North Philadelphia, early ’90s, riding a tour with my buddy Bob on Medic 13, the busiest rig in the city. Medic 13’s district matched any in the country for urban decay and desperation. On the first day of the four-day tour, as we drove deeper into the district from Bob’s working-class neighborhood, the landscape descended step by step down into a Boschian vision of Hades. First a few vacant row houses, then more, until the inhabited buildings are far outnumbered by the burned and abandoned. You arrive at the firehouse, itself a decrepit, utilitarian brick structure surrounded by brick-strewn empty lots, burned-out tenements, cracked sidewalks and pockmarked streets. The Heart of Darkness, whose theme song is a cacophony of wailing sirens and the bass beat escaping the jukebox in a corner bar across from the station. The parking lot is enclosed in razor-wire topped fence. Fire Station 27, Devil’s Island in the City of Brotherly Love.
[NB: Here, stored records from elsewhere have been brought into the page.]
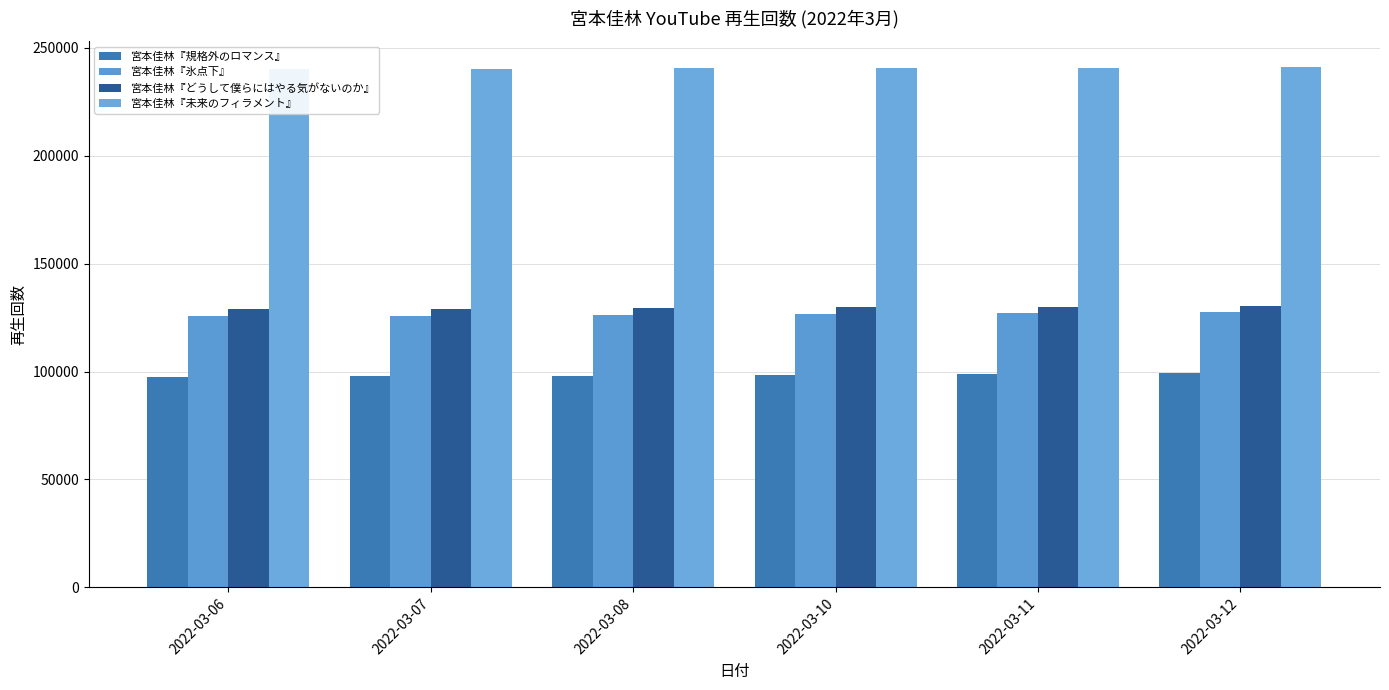

Rank the series by their maximum value, from highest to lowest.

宮本佳林『未来のフィラメント』, 宮本佳林『どうして僕らにはやる気がないのか』, 宮本佳林『氷点下』, 宮本佳林『規格外のロマンス』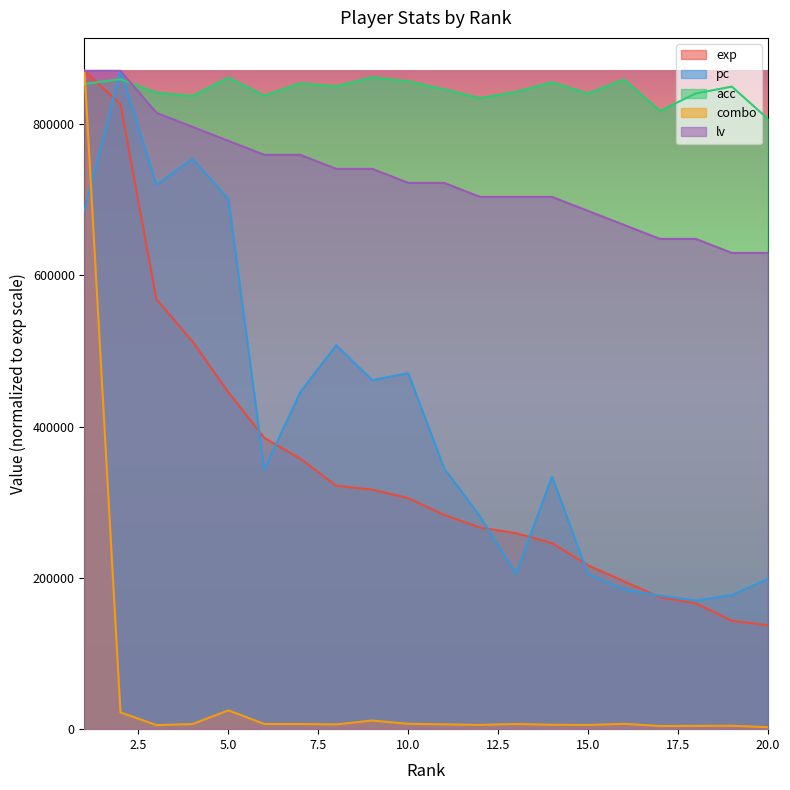

Count the number of data series in this chart.

5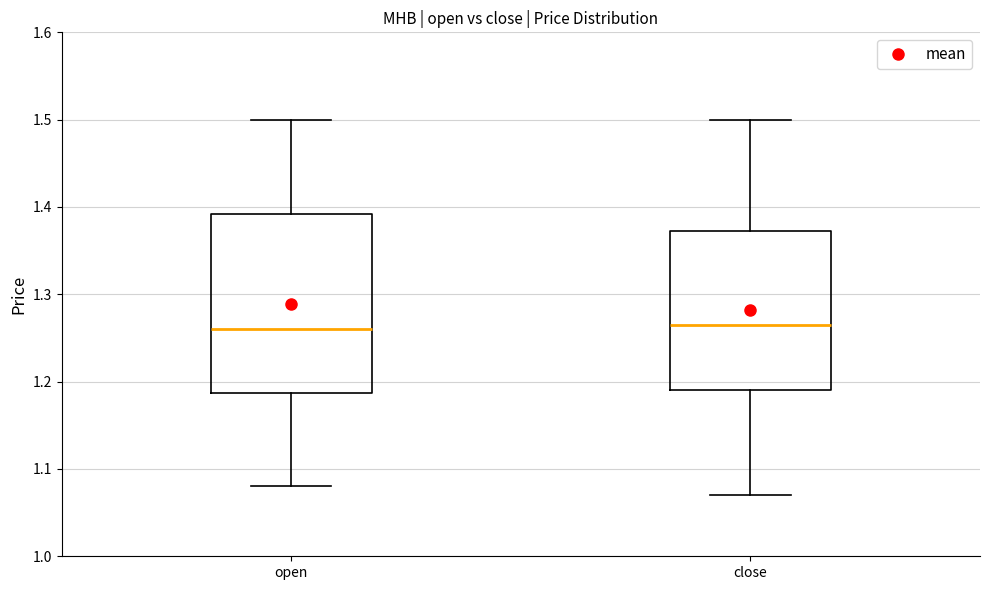

Reading left to right, read every box against the y-axis: the position of its median line, the range the box covers, and the ends of its whiskers. The values are not printed on the chart, so give them approximately, as read against the axis.

open: median 1.26, box 1.19 to 1.39, whiskers 1.08 to 1.50
close: median 1.27, box 1.19 to 1.37, whiskers 1.07 to 1.50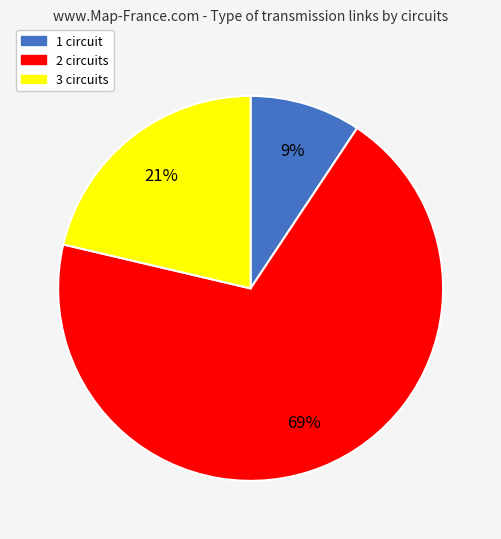

Combined, do 1 circuit and 3 circuits account for over 50%?

No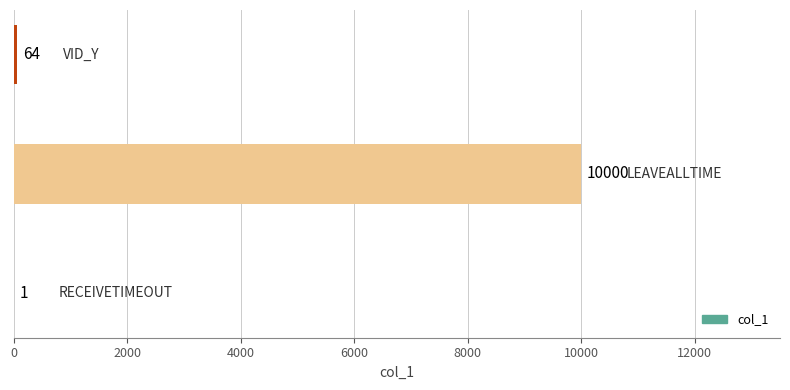

What is the maximum value shown in the chart?

10000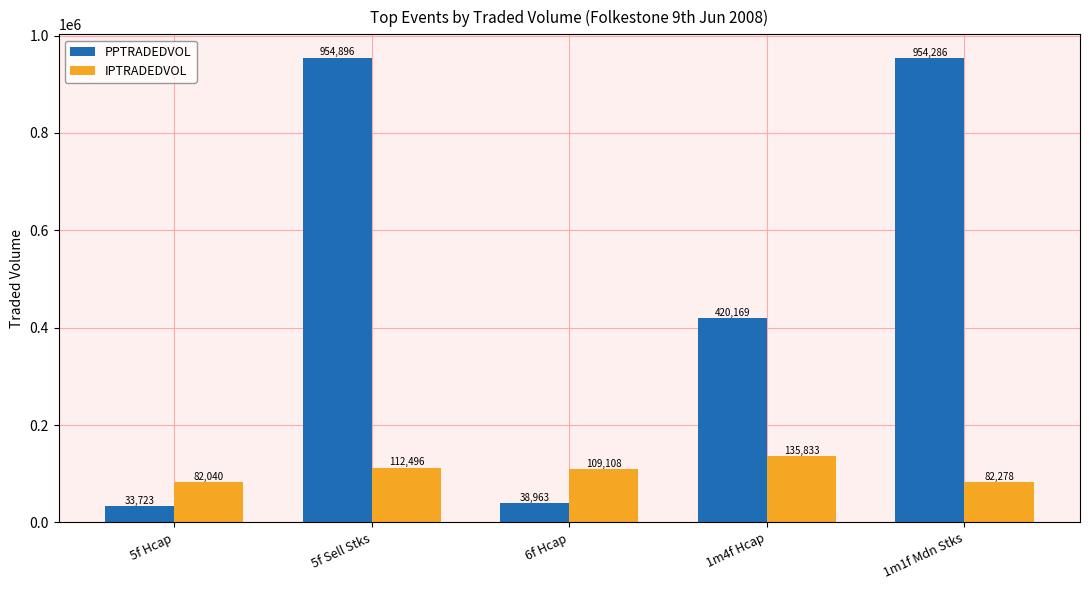

What position from the right is 1m4f Hcap?

2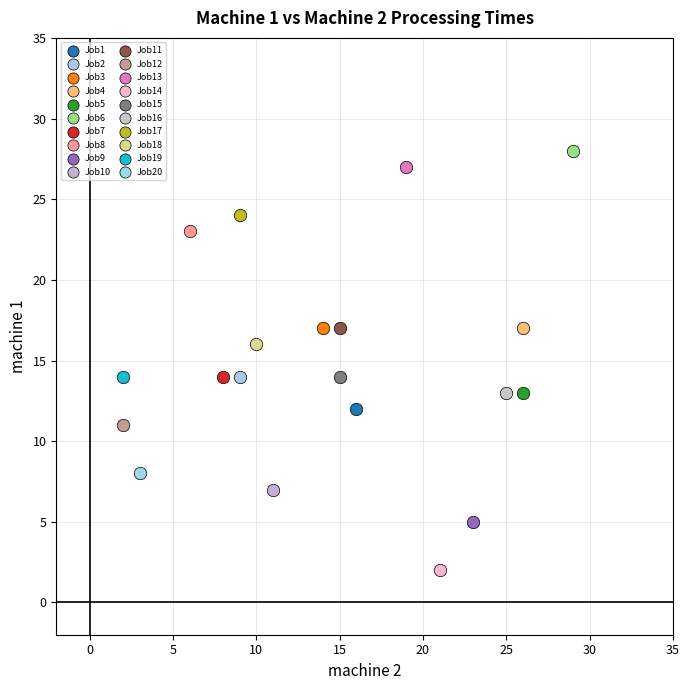

Which series reaches the minimum Y coordinate?

Job14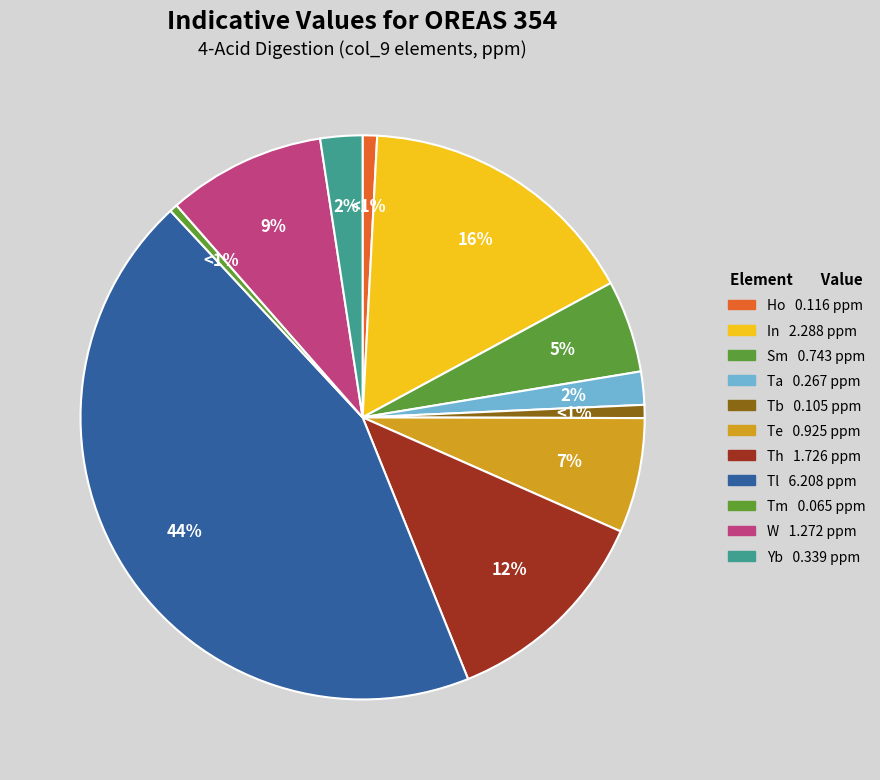

Rank the categories by value from lowest to highest.

Tm, Tb, Ho, Ta, Yb, Sm, Te, W, Th, In, Tl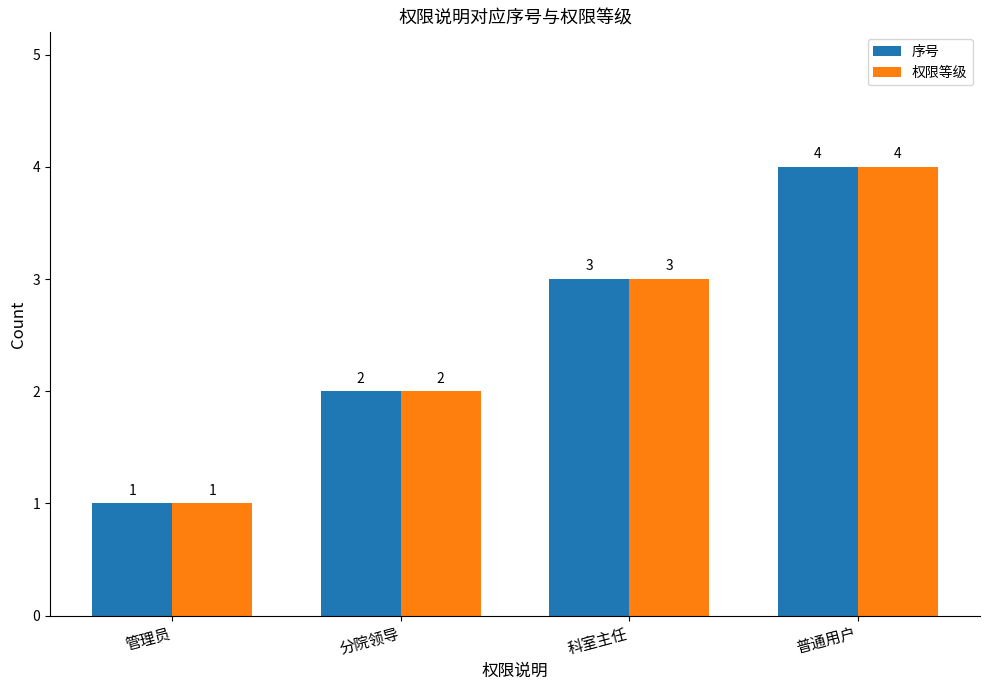

How many data points in 权限等级 are less than 3?

2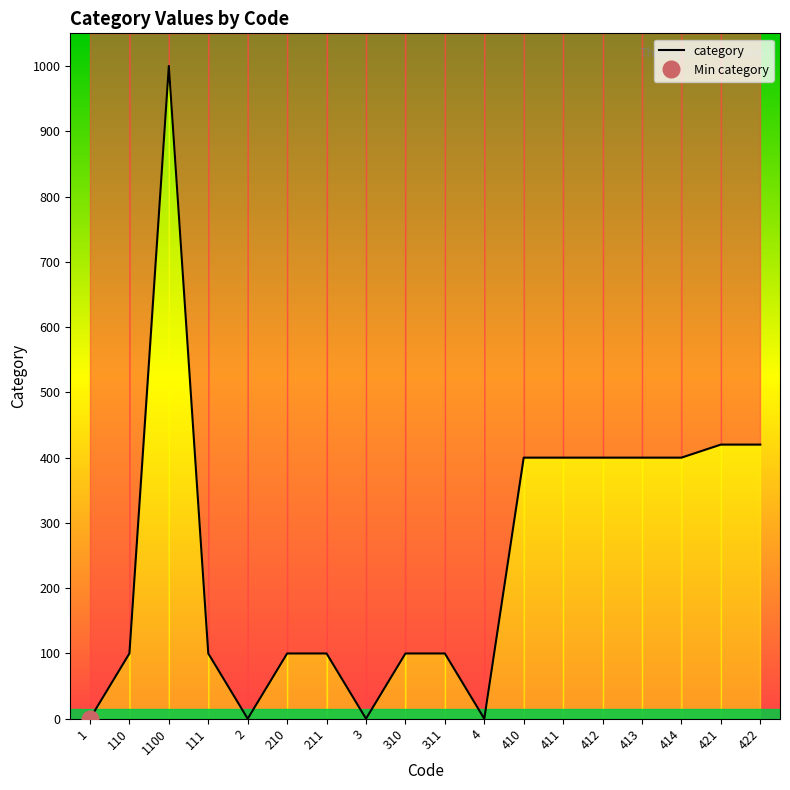

Rank the categories by value from highest to lowest.

1100, 421, 422, 410, 411, 412, 413, 414, 110, 111, 210, 211, 310, 311, 1, 2, 3, 4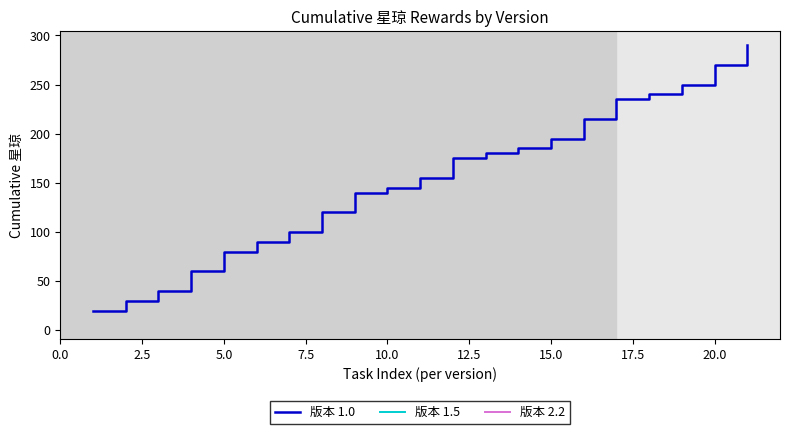

Reading left to right, transcribe all the data shown in this chart.

20	30	40	60	80	90	100	120	140	145	155	175	180	185	195	215	235	240	250	270	290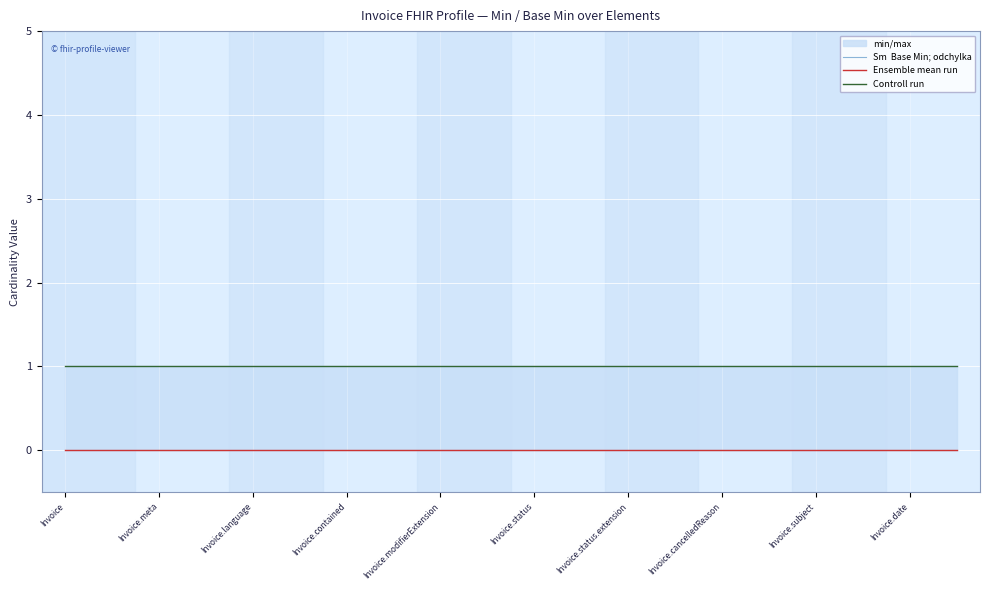

True or false: Sm  Base Min; odchylka and Controll run intersect in this chart.

False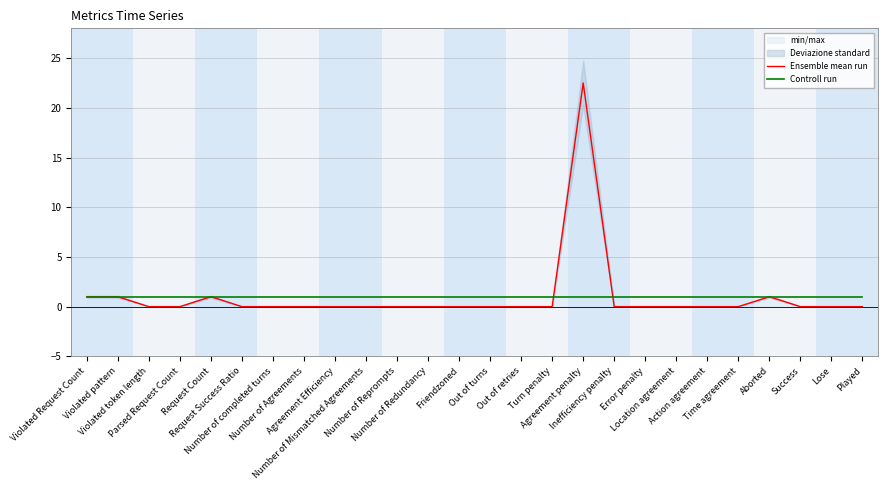

Where is Controll run nearest to the value 1?

Violated Request Count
You sense a seismic shift of consciousness — from the familiar to the surreal — as the mind tries to place this scene of destruction in late 20 century America and not ravaged post-war Europe. I hadn’t seen anything like this since growing up in New York in the ’60s and ’70s. This was every bit as bad as the South Bronx in 1975, with no signs it was going to get better. I was about to experience it even more close up and personal than I had back then.

It didn’t take long. Medic 13 basically doesn’t stop rolling during a shift, and 12 runs in a 12-hour shift isn’t unusual. The rig itself was a sled on wheels. Like the old Checker cabs I used to drive in New York, the first thing you did when you checked out your rig was to see what wasn’t working that day. Maybe you had headlights, maybe not. Both wipers working? Bonus! This rig had the linoleum in the back worn down to the wood floor underneath by the cot wheels. Saline bags spiked and hung from the hooks never made it to the next shift — no worry about anything expiring on Medic 13.

A decade later, that tour still remains vivid in my mind, full of haunting, shadowy memories. Every call, even the most mundane, took us to another world, a world of poverty and hopelessness and helplessness most Americans expect of the Third World, but cannot imagine in our own home. When Bob left Philly, he had been on Medic 13 for more than two years — a record at that time. Most medics didn’t last more than a few months. And he paid the price in his soul. His partner transferred out but came back after Bob had left to return to Ohio. A great guy from a Pennsylvania farm town, Bob’s partner was eventually pushed over the edge by the relentless waves of violence, misery and stupidity through which Medic 13 unit daily ploughed. He finally lost it on a call and “scalped” a patient: He grabbed his shears and cut the ponytail off a guy and did a war dance, whooping and swinging it around his head.

Unless you’ve spent a tour on Medic 13, don’t rush to righteous indignation and judgment. On our first call of the day, shortly after our 4 p.m. start time, we were dispatched to a difficulty breathing. En route we were diverted to an overpass. As we got out of the rig and looked over the edge of the bridge to the rail yard below, what we saw at first didn’t make any sense — the mind couldn’t get around what the eyes were seeing. A guy was lying parallel to one of the tracks. He kept trying to roll to his right side to get up, but every time he did so his left arm and leg stayed where they were. But that’s a story in itself.